[Start of section]

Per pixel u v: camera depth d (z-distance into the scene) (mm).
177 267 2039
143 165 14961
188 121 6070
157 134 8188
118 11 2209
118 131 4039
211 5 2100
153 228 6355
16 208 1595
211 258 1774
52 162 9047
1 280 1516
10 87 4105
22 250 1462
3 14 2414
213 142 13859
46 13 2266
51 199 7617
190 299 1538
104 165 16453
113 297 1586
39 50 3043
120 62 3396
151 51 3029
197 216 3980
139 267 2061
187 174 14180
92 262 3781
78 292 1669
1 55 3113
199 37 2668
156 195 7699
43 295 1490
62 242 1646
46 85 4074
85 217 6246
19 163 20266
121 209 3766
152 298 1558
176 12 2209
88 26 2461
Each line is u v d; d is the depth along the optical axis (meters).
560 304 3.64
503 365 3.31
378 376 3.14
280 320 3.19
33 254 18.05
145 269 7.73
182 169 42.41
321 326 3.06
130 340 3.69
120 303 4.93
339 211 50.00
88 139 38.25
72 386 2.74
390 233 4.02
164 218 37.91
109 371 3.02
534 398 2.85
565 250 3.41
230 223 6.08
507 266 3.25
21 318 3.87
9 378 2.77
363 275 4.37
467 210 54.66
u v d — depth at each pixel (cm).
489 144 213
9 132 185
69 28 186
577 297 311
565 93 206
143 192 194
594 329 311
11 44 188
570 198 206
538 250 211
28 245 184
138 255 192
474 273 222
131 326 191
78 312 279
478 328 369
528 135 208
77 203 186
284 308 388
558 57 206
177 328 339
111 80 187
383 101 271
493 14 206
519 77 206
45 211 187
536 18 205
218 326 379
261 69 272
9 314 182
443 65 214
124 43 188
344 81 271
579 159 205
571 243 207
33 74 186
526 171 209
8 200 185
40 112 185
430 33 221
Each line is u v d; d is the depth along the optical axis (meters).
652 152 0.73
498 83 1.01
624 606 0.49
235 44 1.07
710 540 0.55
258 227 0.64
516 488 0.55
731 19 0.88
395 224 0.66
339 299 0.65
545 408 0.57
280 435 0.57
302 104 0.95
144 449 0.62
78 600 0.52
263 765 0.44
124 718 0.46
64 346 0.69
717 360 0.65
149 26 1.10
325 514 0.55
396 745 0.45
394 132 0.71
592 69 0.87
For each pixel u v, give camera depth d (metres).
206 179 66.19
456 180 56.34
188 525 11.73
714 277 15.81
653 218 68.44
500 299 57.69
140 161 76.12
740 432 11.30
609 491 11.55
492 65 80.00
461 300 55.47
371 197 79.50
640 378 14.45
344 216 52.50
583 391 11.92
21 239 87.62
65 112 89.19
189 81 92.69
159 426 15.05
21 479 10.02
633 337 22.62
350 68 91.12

[End of section]
[Start of section]

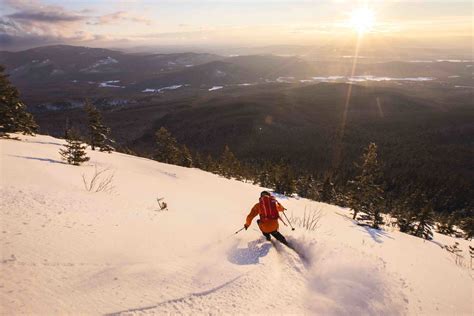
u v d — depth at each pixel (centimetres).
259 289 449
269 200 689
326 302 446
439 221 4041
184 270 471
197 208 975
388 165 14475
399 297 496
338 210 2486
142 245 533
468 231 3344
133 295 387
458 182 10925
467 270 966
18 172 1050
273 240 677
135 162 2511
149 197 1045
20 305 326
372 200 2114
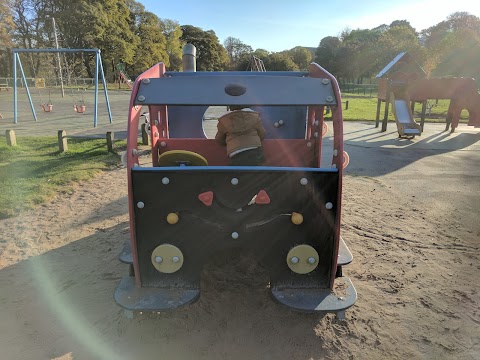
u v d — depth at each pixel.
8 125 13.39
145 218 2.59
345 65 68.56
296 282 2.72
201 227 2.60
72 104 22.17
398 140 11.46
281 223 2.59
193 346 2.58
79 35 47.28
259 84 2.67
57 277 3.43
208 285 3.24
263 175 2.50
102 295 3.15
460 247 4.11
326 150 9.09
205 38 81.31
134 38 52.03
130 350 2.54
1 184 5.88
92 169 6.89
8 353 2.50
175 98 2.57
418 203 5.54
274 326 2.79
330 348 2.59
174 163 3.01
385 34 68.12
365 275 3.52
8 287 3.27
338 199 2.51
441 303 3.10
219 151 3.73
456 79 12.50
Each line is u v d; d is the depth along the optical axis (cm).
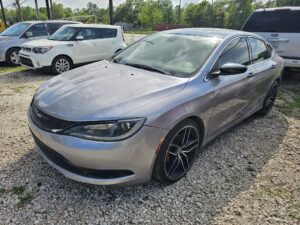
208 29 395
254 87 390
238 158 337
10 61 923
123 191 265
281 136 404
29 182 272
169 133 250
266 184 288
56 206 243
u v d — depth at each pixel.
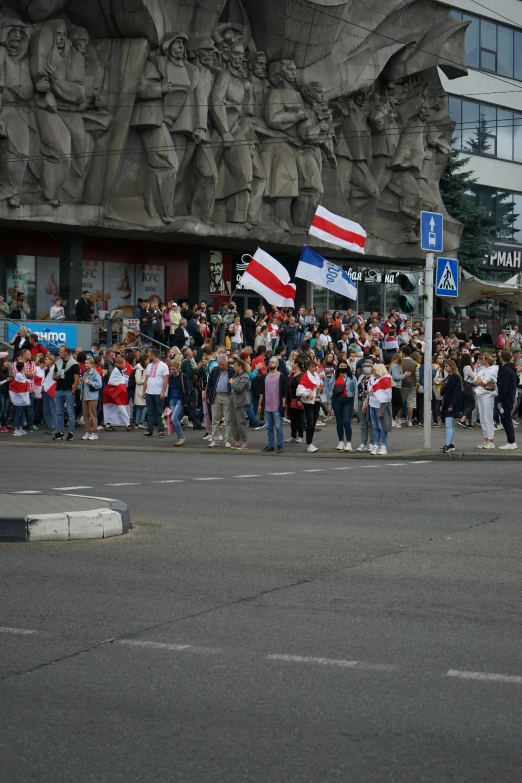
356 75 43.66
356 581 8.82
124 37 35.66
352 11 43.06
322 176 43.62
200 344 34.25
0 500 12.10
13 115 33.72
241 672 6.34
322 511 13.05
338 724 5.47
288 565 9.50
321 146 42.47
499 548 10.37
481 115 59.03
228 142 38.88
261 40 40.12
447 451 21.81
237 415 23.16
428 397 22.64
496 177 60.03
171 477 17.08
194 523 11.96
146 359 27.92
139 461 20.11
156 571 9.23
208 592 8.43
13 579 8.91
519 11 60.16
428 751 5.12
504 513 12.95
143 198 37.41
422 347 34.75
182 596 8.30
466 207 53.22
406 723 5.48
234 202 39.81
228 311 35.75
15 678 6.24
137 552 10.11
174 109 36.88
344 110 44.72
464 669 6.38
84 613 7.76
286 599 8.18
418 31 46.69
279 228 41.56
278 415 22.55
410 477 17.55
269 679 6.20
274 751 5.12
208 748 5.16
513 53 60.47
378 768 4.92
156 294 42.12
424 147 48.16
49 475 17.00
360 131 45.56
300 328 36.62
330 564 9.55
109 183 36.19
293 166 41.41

[End of section]

ACTION ITEM:
Look above for the line with "Per pixel u" and the line with "139 267 2061", and reproduce exactly those two lines plus every line between, nothing more.

OUTPUT FOR THIS TASK:
Per pixel u v: camera depth d (z-distance into the scene) (mm).
177 267 2039
143 165 14961
188 121 6070
157 134 8188
118 11 2209
118 131 4039
211 5 2100
153 228 6355
16 208 1595
211 258 1774
52 162 9047
1 280 1516
10 87 4105
22 250 1462
3 14 2414
213 142 13859
46 13 2266
51 199 7617
190 299 1538
104 165 16453
113 297 1586
39 50 3043
120 62 3396
151 51 3029
197 216 3980
139 267 2061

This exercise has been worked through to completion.